Il a notamment fait l’objet d’une [exposition personnelle au Jeu de Paume](https://jeudepaume.org/evenement/florence-lazar/) en 2019, et a été présenté dans de nombreux musées et centres d’art, parmi lesquels le BLMK à Cottbus, le Musée d’Art moderne de la Ville de Paris, Art Jameel à Dubaï, ou encore la [Spore Initiative à Berlin](https://spore-initiative.org/en/programming/participate/welto-and-the-sacred-bush).

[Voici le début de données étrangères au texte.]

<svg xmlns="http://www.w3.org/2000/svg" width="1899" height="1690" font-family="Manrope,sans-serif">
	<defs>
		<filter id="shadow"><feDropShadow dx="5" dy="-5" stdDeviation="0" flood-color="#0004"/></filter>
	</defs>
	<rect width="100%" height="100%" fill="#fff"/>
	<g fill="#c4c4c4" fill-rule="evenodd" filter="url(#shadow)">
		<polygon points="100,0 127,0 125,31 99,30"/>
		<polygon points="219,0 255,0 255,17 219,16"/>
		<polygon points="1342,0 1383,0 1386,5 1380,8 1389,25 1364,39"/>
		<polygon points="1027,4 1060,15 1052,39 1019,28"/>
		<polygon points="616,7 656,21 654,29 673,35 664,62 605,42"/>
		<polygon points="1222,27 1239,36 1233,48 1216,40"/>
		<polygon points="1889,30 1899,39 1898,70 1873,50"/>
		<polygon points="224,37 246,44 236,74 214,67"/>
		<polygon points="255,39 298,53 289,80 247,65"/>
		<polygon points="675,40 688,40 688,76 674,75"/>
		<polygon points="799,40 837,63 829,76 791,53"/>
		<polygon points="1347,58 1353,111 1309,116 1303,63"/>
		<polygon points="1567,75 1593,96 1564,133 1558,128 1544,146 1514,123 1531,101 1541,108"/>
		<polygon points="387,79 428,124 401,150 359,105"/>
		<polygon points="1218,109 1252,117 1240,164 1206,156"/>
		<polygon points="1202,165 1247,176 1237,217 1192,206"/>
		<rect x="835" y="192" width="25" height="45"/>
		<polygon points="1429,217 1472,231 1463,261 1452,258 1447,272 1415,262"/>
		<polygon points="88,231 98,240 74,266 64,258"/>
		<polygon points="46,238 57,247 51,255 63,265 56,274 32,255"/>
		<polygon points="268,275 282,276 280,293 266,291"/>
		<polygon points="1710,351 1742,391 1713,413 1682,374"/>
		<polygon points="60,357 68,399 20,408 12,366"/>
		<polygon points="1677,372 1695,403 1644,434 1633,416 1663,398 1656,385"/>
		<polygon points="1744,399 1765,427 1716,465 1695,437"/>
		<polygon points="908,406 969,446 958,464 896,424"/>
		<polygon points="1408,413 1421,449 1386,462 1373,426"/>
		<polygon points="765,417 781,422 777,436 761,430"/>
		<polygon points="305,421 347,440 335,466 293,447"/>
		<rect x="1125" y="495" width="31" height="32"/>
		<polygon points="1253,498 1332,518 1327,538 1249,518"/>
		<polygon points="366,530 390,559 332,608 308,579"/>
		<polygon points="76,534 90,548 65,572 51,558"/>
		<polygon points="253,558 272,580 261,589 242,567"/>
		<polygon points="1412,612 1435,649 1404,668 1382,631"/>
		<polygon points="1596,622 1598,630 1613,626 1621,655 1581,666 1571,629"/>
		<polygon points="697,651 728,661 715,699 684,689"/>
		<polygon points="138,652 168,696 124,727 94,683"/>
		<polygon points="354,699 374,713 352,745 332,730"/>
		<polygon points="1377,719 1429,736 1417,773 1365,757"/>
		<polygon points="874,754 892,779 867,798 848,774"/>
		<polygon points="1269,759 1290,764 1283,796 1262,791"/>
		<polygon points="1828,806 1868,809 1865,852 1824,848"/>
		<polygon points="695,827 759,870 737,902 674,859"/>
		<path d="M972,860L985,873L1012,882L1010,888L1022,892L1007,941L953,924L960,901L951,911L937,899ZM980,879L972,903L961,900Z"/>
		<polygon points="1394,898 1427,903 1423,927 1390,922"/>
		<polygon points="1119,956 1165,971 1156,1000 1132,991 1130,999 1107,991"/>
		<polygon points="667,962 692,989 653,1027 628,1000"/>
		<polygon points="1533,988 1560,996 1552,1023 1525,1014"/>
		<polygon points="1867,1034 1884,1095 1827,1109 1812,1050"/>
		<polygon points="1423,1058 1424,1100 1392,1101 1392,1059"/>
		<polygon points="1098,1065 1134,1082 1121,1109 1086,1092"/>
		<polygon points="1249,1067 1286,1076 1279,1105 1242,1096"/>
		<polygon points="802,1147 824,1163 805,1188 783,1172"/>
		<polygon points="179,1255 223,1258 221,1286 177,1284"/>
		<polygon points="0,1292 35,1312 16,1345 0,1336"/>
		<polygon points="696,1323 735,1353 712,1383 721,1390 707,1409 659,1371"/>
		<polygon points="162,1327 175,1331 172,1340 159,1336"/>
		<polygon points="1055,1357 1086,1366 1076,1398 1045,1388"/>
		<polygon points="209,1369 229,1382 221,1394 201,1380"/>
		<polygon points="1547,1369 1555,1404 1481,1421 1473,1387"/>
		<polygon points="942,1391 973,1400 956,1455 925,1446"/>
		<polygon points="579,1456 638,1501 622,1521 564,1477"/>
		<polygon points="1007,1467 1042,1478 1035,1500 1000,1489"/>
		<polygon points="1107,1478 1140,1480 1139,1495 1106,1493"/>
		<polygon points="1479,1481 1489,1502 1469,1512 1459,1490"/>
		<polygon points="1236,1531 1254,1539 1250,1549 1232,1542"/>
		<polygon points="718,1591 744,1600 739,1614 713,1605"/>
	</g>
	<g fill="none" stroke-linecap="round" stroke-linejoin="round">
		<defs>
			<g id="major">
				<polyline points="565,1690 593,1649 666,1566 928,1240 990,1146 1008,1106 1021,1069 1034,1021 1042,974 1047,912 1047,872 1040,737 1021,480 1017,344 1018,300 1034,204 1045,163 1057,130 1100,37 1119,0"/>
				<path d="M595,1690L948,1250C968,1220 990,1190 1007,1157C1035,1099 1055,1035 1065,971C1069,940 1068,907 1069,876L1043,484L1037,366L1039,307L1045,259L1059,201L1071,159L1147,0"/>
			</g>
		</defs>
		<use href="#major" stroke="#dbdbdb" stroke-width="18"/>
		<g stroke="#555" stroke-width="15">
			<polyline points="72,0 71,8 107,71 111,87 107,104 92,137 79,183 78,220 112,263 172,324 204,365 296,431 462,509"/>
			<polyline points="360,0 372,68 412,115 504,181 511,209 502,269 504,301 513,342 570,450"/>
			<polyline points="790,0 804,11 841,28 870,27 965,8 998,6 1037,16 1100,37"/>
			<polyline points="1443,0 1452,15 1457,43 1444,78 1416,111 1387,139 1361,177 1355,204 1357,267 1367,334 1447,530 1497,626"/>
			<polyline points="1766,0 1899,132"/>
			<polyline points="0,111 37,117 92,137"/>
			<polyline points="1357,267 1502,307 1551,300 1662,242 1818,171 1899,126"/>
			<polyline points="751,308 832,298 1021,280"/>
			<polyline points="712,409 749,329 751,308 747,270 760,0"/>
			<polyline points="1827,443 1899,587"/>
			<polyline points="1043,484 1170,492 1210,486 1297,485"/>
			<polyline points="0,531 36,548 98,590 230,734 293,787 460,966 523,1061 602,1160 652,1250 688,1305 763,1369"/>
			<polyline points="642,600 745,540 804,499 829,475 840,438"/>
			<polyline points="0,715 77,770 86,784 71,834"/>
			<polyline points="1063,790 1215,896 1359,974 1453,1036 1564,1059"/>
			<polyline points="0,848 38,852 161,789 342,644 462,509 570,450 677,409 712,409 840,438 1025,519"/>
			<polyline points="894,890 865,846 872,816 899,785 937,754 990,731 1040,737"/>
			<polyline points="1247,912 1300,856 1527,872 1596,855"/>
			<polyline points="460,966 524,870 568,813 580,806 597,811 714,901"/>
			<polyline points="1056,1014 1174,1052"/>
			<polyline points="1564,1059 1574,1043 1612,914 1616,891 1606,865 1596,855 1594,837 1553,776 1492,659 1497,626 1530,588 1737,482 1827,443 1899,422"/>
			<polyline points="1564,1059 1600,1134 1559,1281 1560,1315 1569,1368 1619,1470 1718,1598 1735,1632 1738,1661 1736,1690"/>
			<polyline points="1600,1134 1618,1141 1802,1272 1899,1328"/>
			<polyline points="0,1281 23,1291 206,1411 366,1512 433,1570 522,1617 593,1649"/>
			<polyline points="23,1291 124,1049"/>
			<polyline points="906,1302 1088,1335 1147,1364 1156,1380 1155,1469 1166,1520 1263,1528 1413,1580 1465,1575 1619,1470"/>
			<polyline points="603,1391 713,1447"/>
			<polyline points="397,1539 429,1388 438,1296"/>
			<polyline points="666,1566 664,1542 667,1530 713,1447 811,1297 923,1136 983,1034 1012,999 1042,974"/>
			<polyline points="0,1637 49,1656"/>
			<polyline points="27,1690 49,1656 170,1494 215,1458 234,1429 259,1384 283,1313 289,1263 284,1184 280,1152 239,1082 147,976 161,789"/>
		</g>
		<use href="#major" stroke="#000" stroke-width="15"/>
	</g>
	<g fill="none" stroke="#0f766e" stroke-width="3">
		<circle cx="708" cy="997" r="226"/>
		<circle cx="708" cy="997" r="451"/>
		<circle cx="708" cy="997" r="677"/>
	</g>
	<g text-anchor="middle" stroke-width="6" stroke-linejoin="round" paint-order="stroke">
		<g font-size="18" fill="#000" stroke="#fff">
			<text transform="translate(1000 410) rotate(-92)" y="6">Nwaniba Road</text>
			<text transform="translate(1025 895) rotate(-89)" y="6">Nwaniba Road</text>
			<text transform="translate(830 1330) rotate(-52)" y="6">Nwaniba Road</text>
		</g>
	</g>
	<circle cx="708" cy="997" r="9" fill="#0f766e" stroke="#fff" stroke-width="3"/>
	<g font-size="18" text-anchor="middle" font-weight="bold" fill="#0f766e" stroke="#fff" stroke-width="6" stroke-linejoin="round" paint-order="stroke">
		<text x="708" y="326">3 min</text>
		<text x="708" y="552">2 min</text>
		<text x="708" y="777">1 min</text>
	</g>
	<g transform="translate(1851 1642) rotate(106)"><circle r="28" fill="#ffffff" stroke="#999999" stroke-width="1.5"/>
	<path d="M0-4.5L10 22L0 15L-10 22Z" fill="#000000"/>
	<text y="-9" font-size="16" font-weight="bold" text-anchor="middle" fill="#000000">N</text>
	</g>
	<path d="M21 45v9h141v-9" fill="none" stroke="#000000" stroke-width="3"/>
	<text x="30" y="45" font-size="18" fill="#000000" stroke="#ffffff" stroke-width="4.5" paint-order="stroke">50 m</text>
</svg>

Son travail a également été montré dans le cadre de grandes manifestations internationales, dont la 12ᵉ édition de Sonsbeek, le Printemps de septembre à Toulouse (2003, 2021), ainsi que la Biennale A Dobradiça au Portugal (2023).
Ses films ont été projetés dans des festivals internationaux majeurs tels que Cinéma du Réel à Paris, l’International Documentary Film Festival Amsterdam (IDFA), le festival Film documentaire Amazonie Caraïbes en Guyane, le Pravo Ljudski Film Festival à Sarajevo, Sheffield Doc/Fest et le FIDMarseille.
Plusieurs de ses films ont été primés, dont "Kamen" et "Sous les feuilles" au Cinéma du Réel, respectivement en 2014 et [2024](https://archives.cinemadureel.org/film/sous-les-feuilles/) ; "Tu crois que la terre est chose morte" au festival Les Révoltés de l’histoire et au Festival Euganea en 2020 ; et "Les Bosquets", récompensé par le Centre national du cinéma et de l’image animée en 2012.